- [WHAT TO PRODUCE]: Reproduce the line that contains "Bericht Nr. 83 – Marianne Chytil 1946" and every line after it through the end of the records, exactly, with nothing added.

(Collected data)

____________

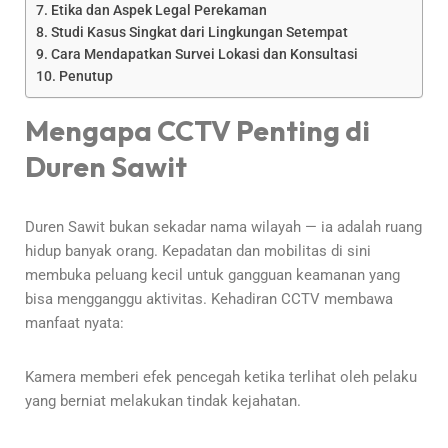
Etika dan Aspek Legal Perekaman
Studi Kasus Singkat dari Lingkungan Setempat
Cara Mendapatkan Survei Lokasi dan Konsultasi
Penutup
Mengapa CCTV Penting di
Duren Sawit
Duren Sawit bukan sekadar nama wilayah — ia adalah ruang
hidup banyak orang. Kepadatan dan mobilitas di sini
membuka peluang kecil untuk gangguan keamanan yang
bisa mengganggu aktivitas. Kehadiran CCTV membawa
manfaat nyata:
Kamera memberi efek pencegah ketika terlihat oleh pelaku
yang berniat melakukan tindak kejahatan.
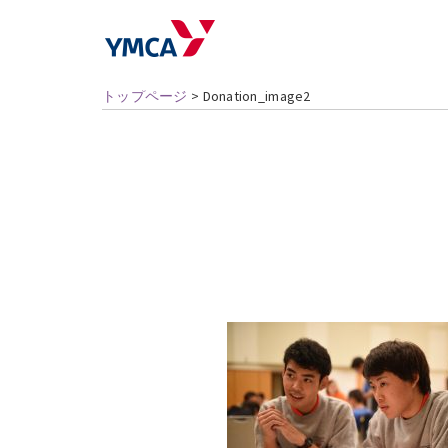
トップページ
>
Donation_image2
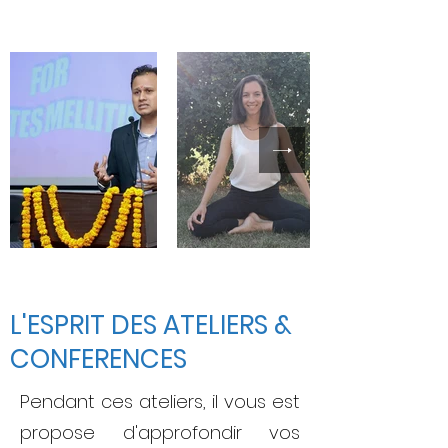
L'ESPRIT DES ATELIERS &
CONFERENCES
Pendant ces ateliers, il vous est
propose d'approfondir vos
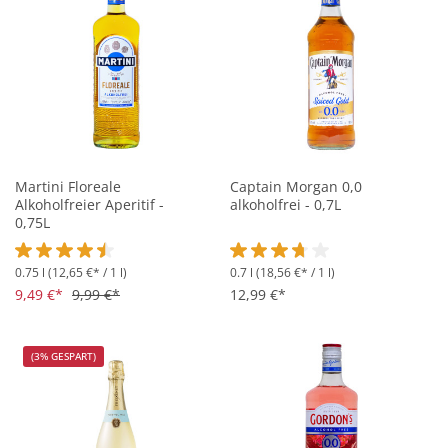
Martini Floreale
Captain Morgan 0,0
Alkoholfreier Aperitif -
alkoholfrei - 0,7L
0,75L
0.75 l
(12,65 €* / 1 l)
0.7 l
(18,56 €* / 1 l)
Durchschnittliche Bewertung von 4.5 von 5 Sternen
Durchschnittliche Bewertung vo
9,49 €*
9,99 €*
12,99 €*
(3% GESPART)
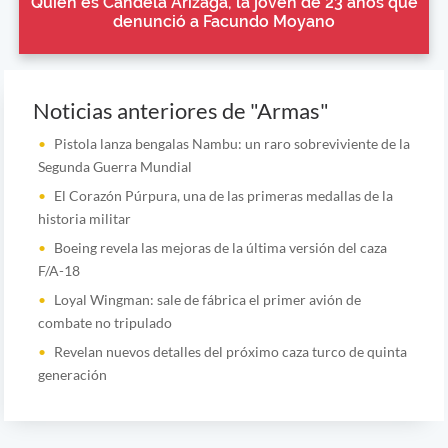
Quién es Candela Arizaga, la joven de 23 años que
denunció a Facundo Moyano
Noticias anteriores de "Armas"
Pistola lanza bengalas Nambu: un raro sobreviviente de la
Segunda Guerra Mundial
El Corazón Púrpura, una de las primeras medallas de la
historia militar
Boeing revela las mejoras de la última versión del caza
F/A-18
Loyal Wingman: sale de fábrica el primer avión de
combate no tripulado
Revelan nuevos detalles del próximo caza turco de quinta
generación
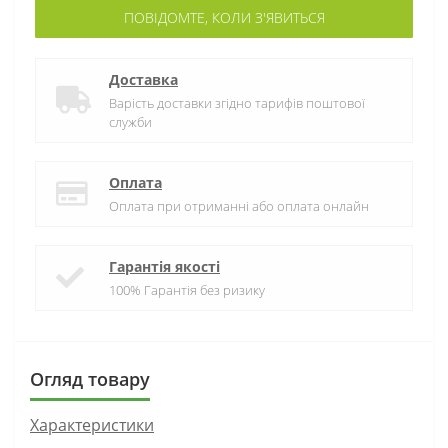
ПОВІДОМТЕ, КОЛИ З'ЯВИТЬСЯ
Доставка
Варість доставки згідно тарифів поштової
служби
Оплата
Оплата при отриманні або оплата онлайн
Гарантія якості
100% Гарантія без ризику
Огляд товару
Характеристики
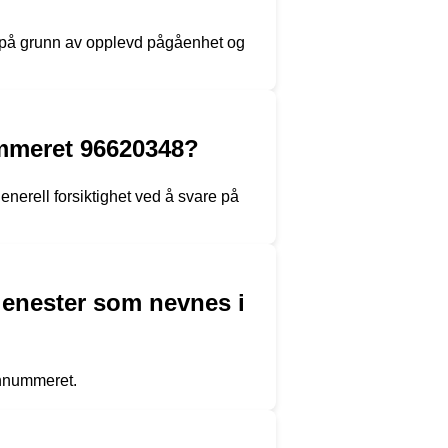
lt på grunn av opplevd pågåenhet og
mmeret 96620348?
erell forsiktighet ved å svare på
 tjenester som nevnes i
onnummeret.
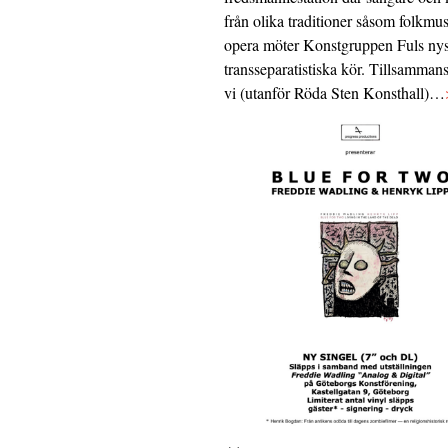
från olika traditioner såsom folkmu
opera möter Konstgruppen Fuls nys
transseparatistiska kör. Tillsamman
vi (utanför Röda Sten Konsthall)…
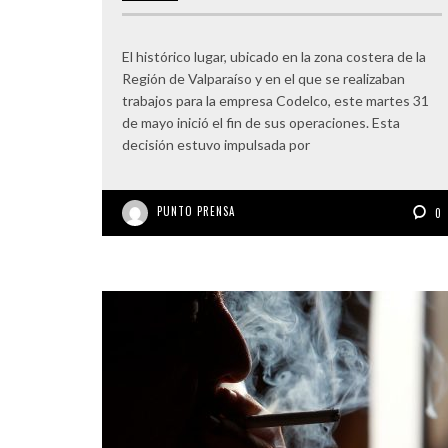
El histórico lugar, ubicado en la zona costera de la
Región de Valparaíso y en el que se realizaban
trabajos para la empresa Codelco, este martes 31
de mayo inició el fin de sus operaciones. Esta
decisión estuvo impulsada por
PUNTO PRENSA
0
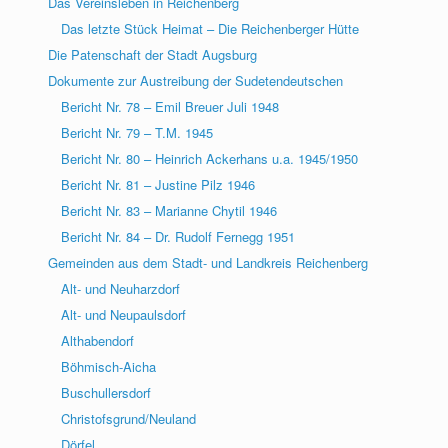
Das Vereinsleben in Reichenberg
Das letzte Stück Heimat – Die Reichenberger Hütte
Die Patenschaft der Stadt Augsburg
Dokumente zur Austreibung der Sudetendeutschen
Bericht Nr. 78 – Emil Breuer Juli 1948
Bericht Nr. 79 – T.M. 1945
Bericht Nr. 80 – Heinrich Ackerhans u.a. 1945/1950
Bericht Nr. 81 – Justine Pilz 1946
Bericht Nr. 83 – Marianne Chytil 1946
Bericht Nr. 84 – Dr. Rudolf Fernegg 1951
Gemeinden aus dem Stadt- und Landkreis Reichenberg
Alt- und Neuharzdorf
Alt- und Neupaulsdorf
Althabendorf
Böhmisch-Aicha
Buschullersdorf
Christofsgrund/Neuland
Dörfel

____________

- [ANSWER SPACE]:
Bericht Nr. 83 – Marianne Chytil 1946
Bericht Nr. 84 – Dr. Rudolf Fernegg 1951
Gemeinden aus dem Stadt- und Landkreis Reichenberg
Alt- und Neuharzdorf
Alt- und Neupaulsdorf
Althabendorf
Böhmisch-Aicha
Buschullersdorf
Christofsgrund/Neuland
Dörfel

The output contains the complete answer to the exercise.